Monday, February 1, 2016

Thawed, Just In Time for the Next Blast

Tillie2 after Snowzilla 2016
In mid-January I parked Tillie2, my home on wheels, without electrical hookup for a couple nights as I scooted into NYC for a conference. The weather was moderately cold, and I was not surprised when I returned to find that my systems (water and sewer) had frozen in that period.

Not a good situation since now I’m living in this little van and will be filming and speaking in Pennsylvania for a few weeks. Without going into gross detail, let me say that being frozen presented monumental challenges. 

A friend made a call to the local fire station. They agreed to let me park in their heated garage for a short time. I could not have been treated nicer, including some over the top help from one of the firefighters who has a camper and knows the issues I was facing. 
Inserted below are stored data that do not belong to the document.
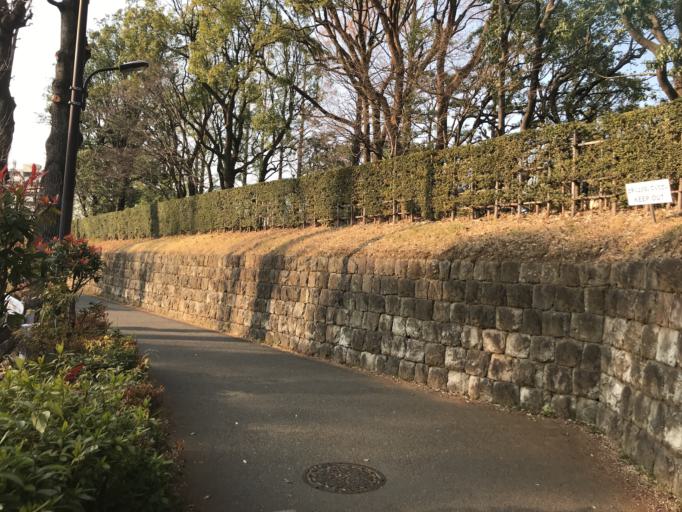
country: JP
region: Tokyo
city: Tokyo
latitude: 35.6744
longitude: 139.7233
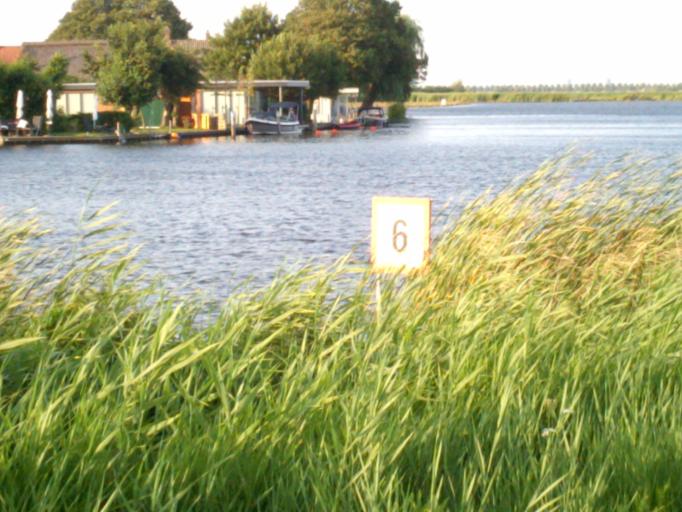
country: NL
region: South Holland
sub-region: Gemeente Kaag en Braassem
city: Oude Wetering
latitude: 52.2064
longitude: 4.5890
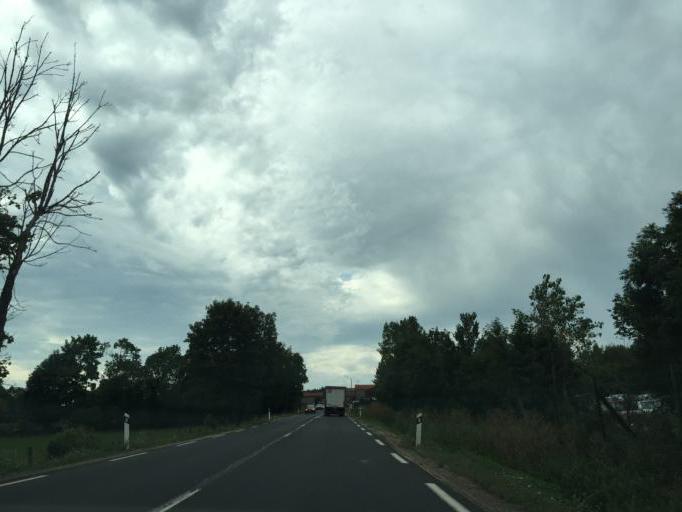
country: FR
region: Auvergne
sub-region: Departement de la Haute-Loire
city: Solignac-sur-Loire
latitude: 44.9487
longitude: 3.8464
My water thawed. The black tank didn’t, despite heroic efforts. I was bummed but understood that I couldn't stay there all night, and I ventured back to the below-freezing world, stymied. 

After another day of frustration, I went into the big box home improvement store, resolved to buy the equivalent of dynamite if it would help. I ended up with a $10 plumbing snake. And amazingly it worked! 
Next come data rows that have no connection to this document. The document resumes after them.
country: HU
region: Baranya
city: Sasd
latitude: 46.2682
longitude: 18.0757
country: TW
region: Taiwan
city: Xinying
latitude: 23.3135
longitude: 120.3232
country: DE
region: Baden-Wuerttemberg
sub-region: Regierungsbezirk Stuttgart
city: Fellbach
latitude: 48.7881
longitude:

In all my 10 years of full-time camping, this was the most vexing issue. Of course, I’m camping in a part of the country during the time of year that no one in their right mind would be camping. Which got me to thinking…

The treatment I got at the FD was extraordinary. They’re used to rescuing people, so maybe that’s why they agreed to help. They rescue many people, including homeless folks I know, and often have to do it time and time again, often for recurring poverty-related reasons. I’m sure these rescuers get frustrated with repeated calls for the same old thing.
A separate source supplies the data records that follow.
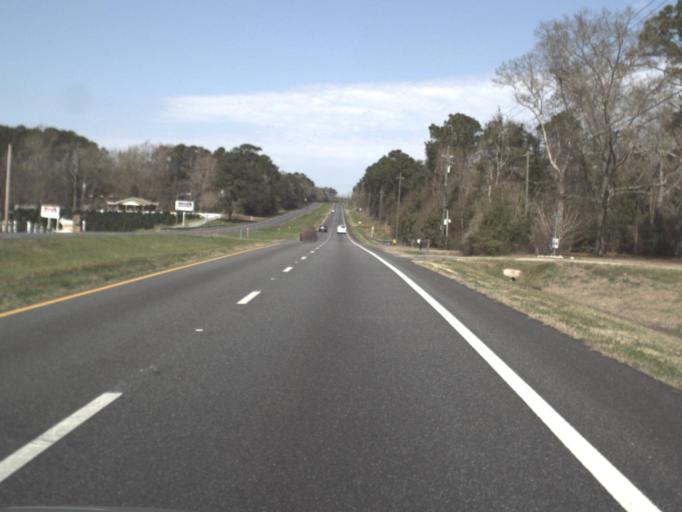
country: US
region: Florida
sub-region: Gadsden County
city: Havana
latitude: 30.5900
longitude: -84.4053
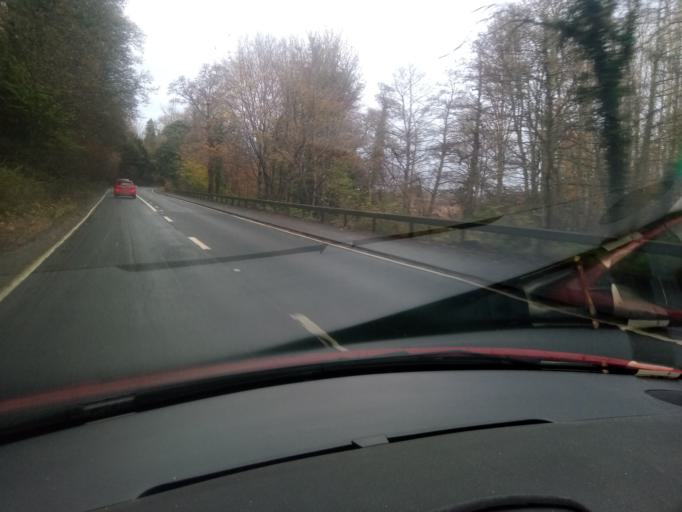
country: GB
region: Scotland
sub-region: The Scottish Borders
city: Jedburgh
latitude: 55.4950
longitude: -2.5458
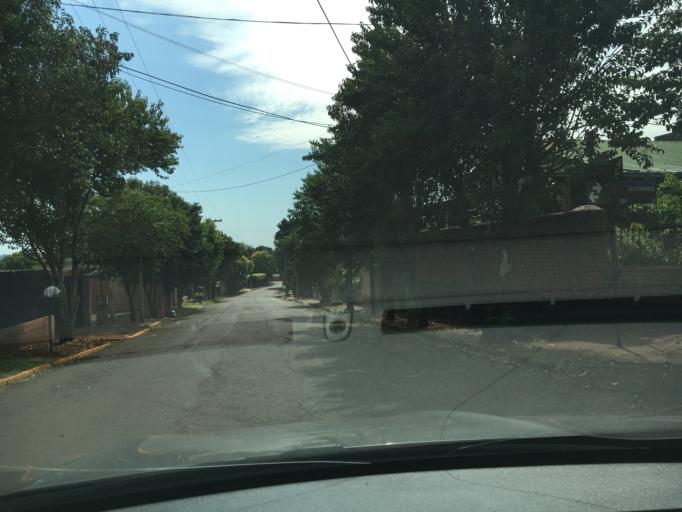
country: AR
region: Misiones
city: Puerto Rico
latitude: -26.8151
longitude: -55.0281
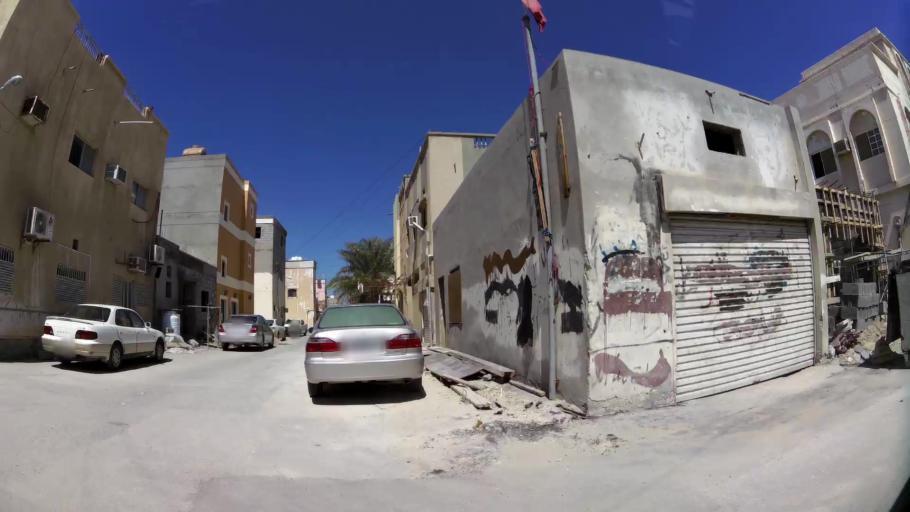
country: BH
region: Muharraq
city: Al Muharraq
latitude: 26.2853
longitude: 50.6266
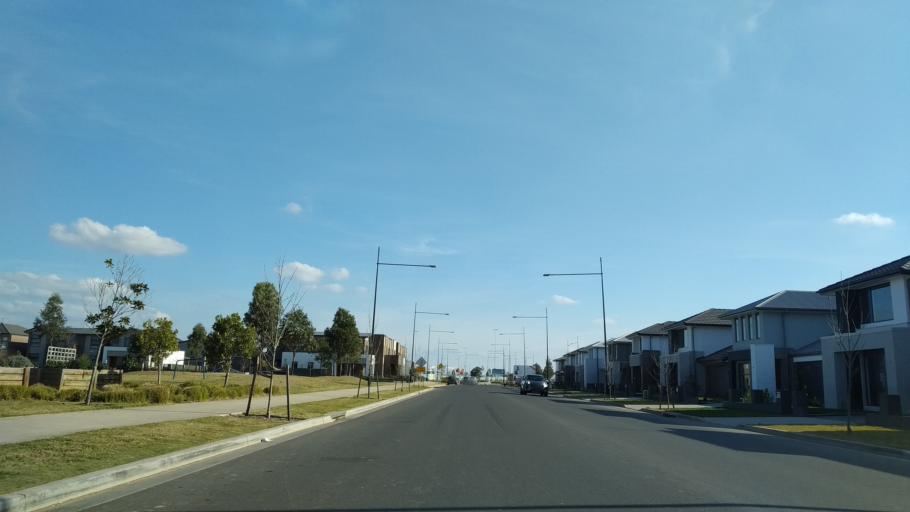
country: AU
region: New South Wales
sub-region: Blacktown
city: Hassall Grove
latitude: -33.6935
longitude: 150.8225
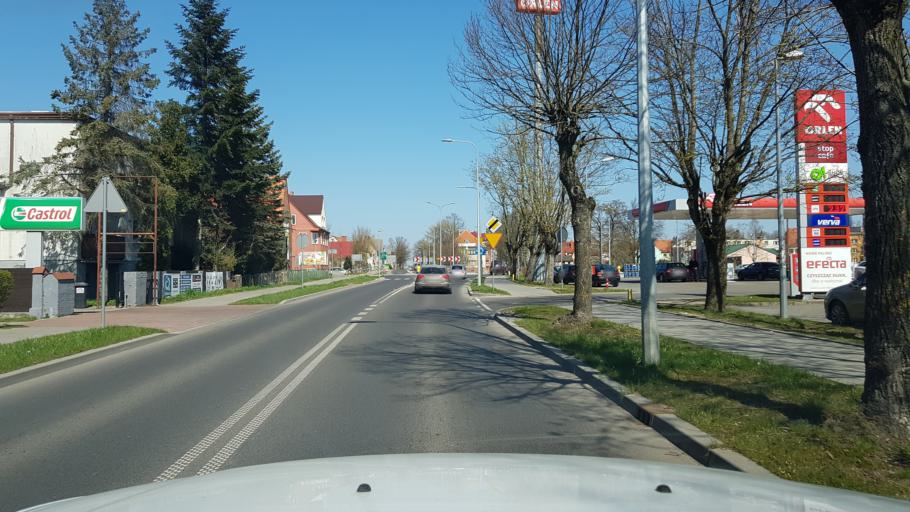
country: PL
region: West Pomeranian Voivodeship
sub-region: Powiat slawienski
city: Slawno
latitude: 54.3627
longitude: 16.6741
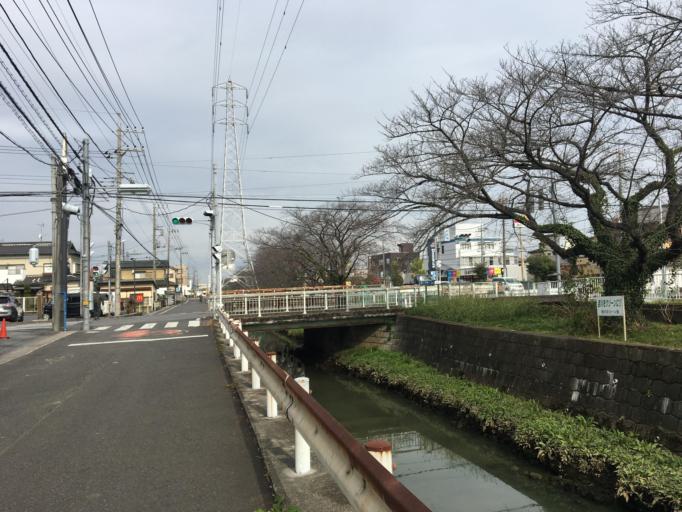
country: JP
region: Saitama
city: Yoshikawa
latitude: 35.8849
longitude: 139.8462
It was clear that I was given a break, and that future rescues would not be possible. I had the wherewithal and determination to attack this challenge, and got lucky finding the tool I needed to fix things. But my impoverished and otherwise challenged friends don’t often have what they need to get out of the situations they end up in. 

No easy answers, other than pointing out the obvious—that resources and ability matter. Those without the means to solve problems often find themselves in deeper ones. And the rescue process is expensive. 

My luck—having what I need—is just that, luck. I’m glad I’m lucky, but I don’t feel a sense of entitlement. I do have a deep sense of appreciation, especially since we got hit with Snowzilla 2016 just a few days after I thawed. 

The moral of the story for me is appreciate what's flowing when it's flowing. Yeah.